Here are some examples of nutrients that help with wound healing and soft tissue injuries:

  1. Leucine - chicken, eggs, soy

  2. Glutamine - chicken, beans, fish, dairy, cabbage, beets and legumes

  3. Arginine - Shrimp, spinach

  4. Vitamin A - carrot, red pepper, mango, egg yolk, dairy, green veggies

  5. Vitamin C - citrus fruits, bell peppers, kiwi, broccoli, berries, leafy greens

  6. Zinc - fortified cereals, beans, yogurt, chickpeas

  7. Omega 3 Fatty Acids - fish (salmon, sardines), flax, walnuts

Try and understand “The Why”

This section likely deserves an entirely separate blogpost and I am sure I will add more on this in the future - but here is a glimpse into my current state of mind with this injury. I am a big believer in understanding “The Why” in the things we do in life. If you understand your “Why” then this is your vision, this helps you make decisions and helps lead you to be the person you want to represent. For me as a cyclist, I came into this sport unexpectedly. I had opportunities to “prove myself” early in my career, which then allowed me to have early success. But I’ve reflected a lot on this lately and I realize that the way I entered this sport has led me to feeling like I always need to prove myself. I find myself getting frustrated by the lack of opportunities for female cyclists. I think to myself, “if I perform well then I can open up more doors for others in my position.” It’s a hefty burden I must admit and probably unhealthy to link performance to opportunity.

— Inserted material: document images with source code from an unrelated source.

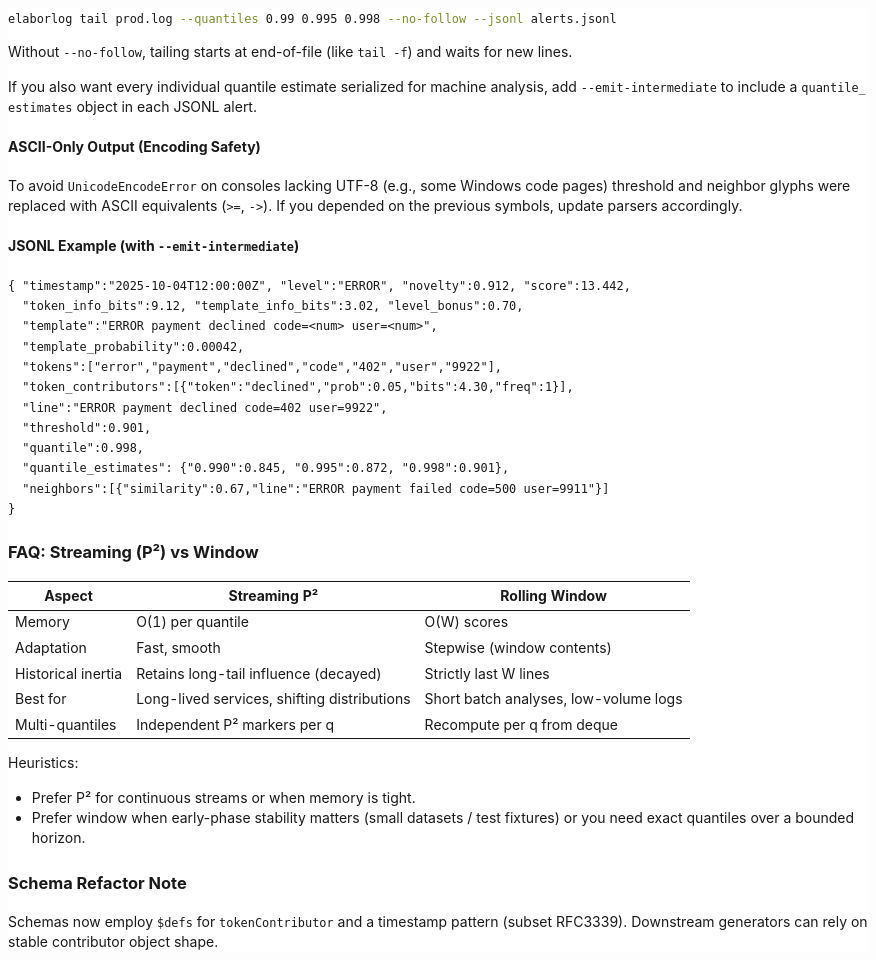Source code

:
 ```bash
elaborlog tail prod.log --quantiles 0.99 0.995 0.998 --no-follow --jsonl alerts.jsonl
```

Without `--no-follow`, tailing starts at end-of-file (like `tail -f`) and waits for new lines.

If you also want every individual quantile estimate serialized for machine analysis, add `--emit-intermediate` to include a `quantile_estimates` object in each JSONL alert.

#### ASCII-Only Output (Encoding Safety)

To avoid `UnicodeEncodeError` on consoles lacking UTF-8 (e.g., some Windows code pages) threshold and neighbor glyphs were replaced with ASCII equivalents (`>=`, `->`). If you depended on the previous symbols, update parsers accordingly.

#### JSONL Example (with `--emit-intermediate`)

```jsonc
{ "timestamp":"2025-10-04T12:00:00Z", "level":"ERROR", "novelty":0.912, "score":13.442,
  "token_info_bits":9.12, "template_info_bits":3.02, "level_bonus":0.70,
  "template":"ERROR payment declined code=<num> user=<num>",
  "template_probability":0.00042,
  "tokens":["error","payment","declined","code","402","user","9922"],
  "token_contributors":[{"token":"declined","prob":0.05,"bits":4.30,"freq":1}],
  "line":"ERROR payment declined code=402 user=9922",
  "threshold":0.901,
  "quantile":0.998,
  "quantile_estimates": {"0.990":0.845, "0.995":0.872, "0.998":0.901},
  "neighbors":[{"similarity":0.67,"line":"ERROR payment failed code=500 user=9911"}]
}
```

### FAQ: Streaming (P²) vs Window

| Aspect | Streaming P² | Rolling Window |
|--------|---------------|----------------|
| Memory | O(1) per quantile | O(W) scores |
| Adaptation | Fast, smooth | Stepwise (window contents) |
| Historical inertia | Retains long-tail influence (decayed) | Strictly last W lines |
| Best for | Long-lived services, shifting distributions | Short batch analyses, low-volume logs |
| Multi-quantiles | Independent P² markers per q | Recompute per q from deque |

Heuristics:
* Prefer P² for continuous streams or when memory is tight.
* Prefer window when early-phase stability matters (small datasets / test fixtures) or you need exact quantiles over a bounded horizon.

### Schema Refactor Note

Schemas now employ `$defs` for `tokenContributor` and a timestamp pattern (subset RFC3339). Downstream generators can rely on stable contributor object shape.
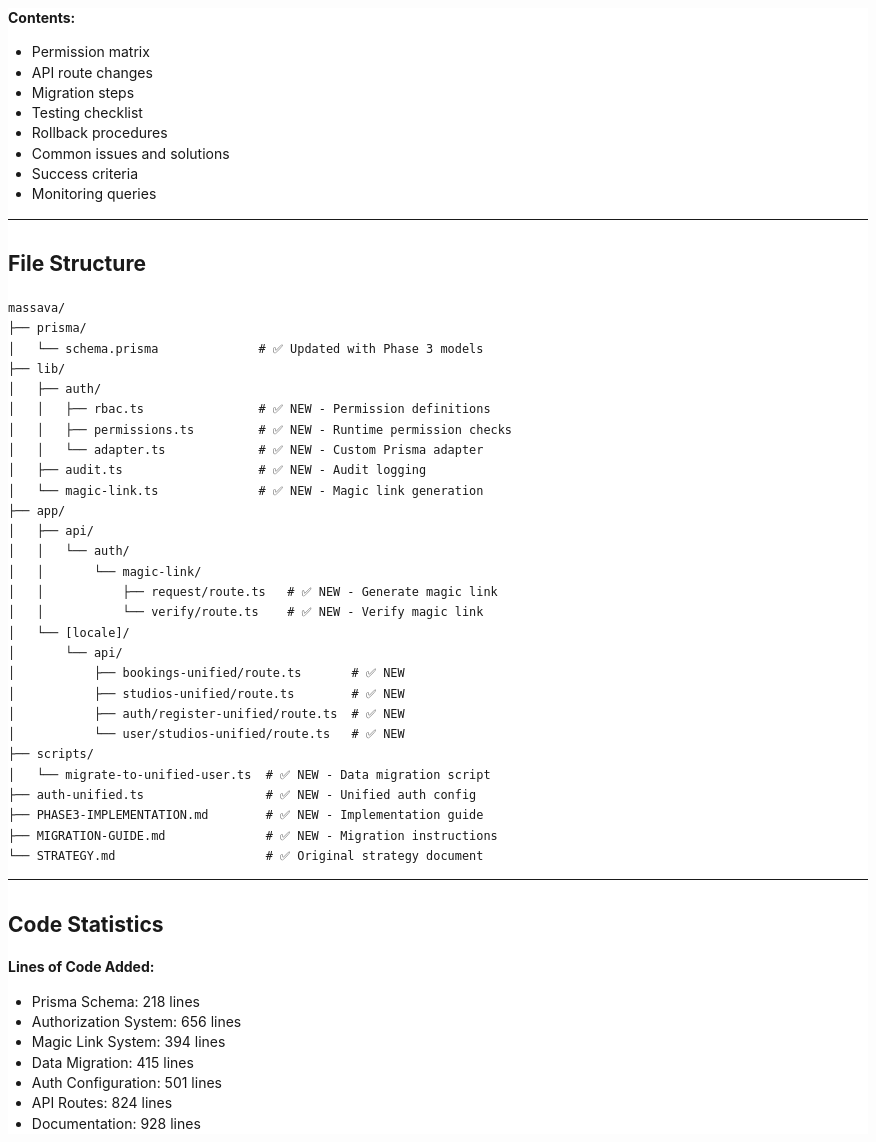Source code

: **Contents:**
- Permission matrix
- API route changes
- Migration steps
- Testing checklist
- Rollback procedures
- Common issues and solutions
- Success criteria
- Monitoring queries

---

## File Structure

```
massava/
├── prisma/
│   └── schema.prisma              # ✅ Updated with Phase 3 models
├── lib/
│   ├── auth/
│   │   ├── rbac.ts                # ✅ NEW - Permission definitions
│   │   ├── permissions.ts         # ✅ NEW - Runtime permission checks
│   │   └── adapter.ts             # ✅ NEW - Custom Prisma adapter
│   ├── audit.ts                   # ✅ NEW - Audit logging
│   └── magic-link.ts              # ✅ NEW - Magic link generation
├── app/
│   ├── api/
│   │   └── auth/
│   │       └── magic-link/
│   │           ├── request/route.ts   # ✅ NEW - Generate magic link
│   │           └── verify/route.ts    # ✅ NEW - Verify magic link
│   └── [locale]/
│       └── api/
│           ├── bookings-unified/route.ts       # ✅ NEW
│           ├── studios-unified/route.ts        # ✅ NEW
│           ├── auth/register-unified/route.ts  # ✅ NEW
│           └── user/studios-unified/route.ts   # ✅ NEW
├── scripts/
│   └── migrate-to-unified-user.ts  # ✅ NEW - Data migration script
├── auth-unified.ts                 # ✅ NEW - Unified auth config
├── PHASE3-IMPLEMENTATION.md        # ✅ NEW - Implementation guide
├── MIGRATION-GUIDE.md              # ✅ NEW - Migration instructions
└── STRATEGY.md                     # ✅ Original strategy document
```

---

## Code Statistics

**Lines of Code Added:**
- Prisma Schema: 218 lines
- Authorization System: 656 lines
- Magic Link System: 394 lines
- Data Migration: 415 lines
- Auth Configuration: 501 lines
- API Routes: 824 lines
- Documentation: 928 lines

I’m realizing that this often leads me to be hyper focused on my goals and the cost is rather high. It leads to additional pressure on myself and unhealthy perspectives and expectations. No one is putting these expectations on me other than myself. For most of my life I have been described as intense, motivated, intimidating, etc. These are some of my best qualities that allow me to reach my goals in life. But at the same time, they also project an image that maybe I am not approachable. After a race I spend time ruminating on what I should have done differently. Thinking - “if I only did this or that, if I only started this sport sooner or had more resources to teach me.” But during that time, I’m missing out on opportunities to accept myself for who I am. I am a new cyclist. I will make mistakes. It takes time to learn. If I accept that, then that time and energy I devote to “making myself better” can be spent having fun such as socializing with my fellow racers, who are amazing people in this off-road community, enjoying the scenery and soaking in the beautiful places my bike takes me, and focusing on the community rather than my results.

With cycling, I’m always wanting to do better, because I do believe I have more to prove. BUT…this mentality doesn’t allow the “Fun Paige” to come out as much, the goofy Paige that many in my life see on a regular basis. I fear sometimes that if I let that side out sometimes then I may miss my goal or mark. I may miss an opportunity for a sponsor or support in the future. BUT….the reality is I have nothing to prove. Not to myself or to others. My journey is unique to me and I can allow the relaxed, fun and playful side of me out without compromising my potential. In fact, I think it might actually improve my performance if I just relax sometimes.

So that’s my goal for the rest of 2022 season. instead of focusing on wanting to prove myself all the time, I’m just going to show up and have fun. No more expectations for myself. No more proving myself, I just want to enjoy the process. I want to meet more amazing #gravelfam individuals. Maybe this leads to podiums once I am healthy, maybe it doesn’t. But at the end of the day, I’m still the same woman who loves to ride and loves to motivate others to ride in the process and no race result can ever take that away from me!

So after that mouthful, what’s your WHY?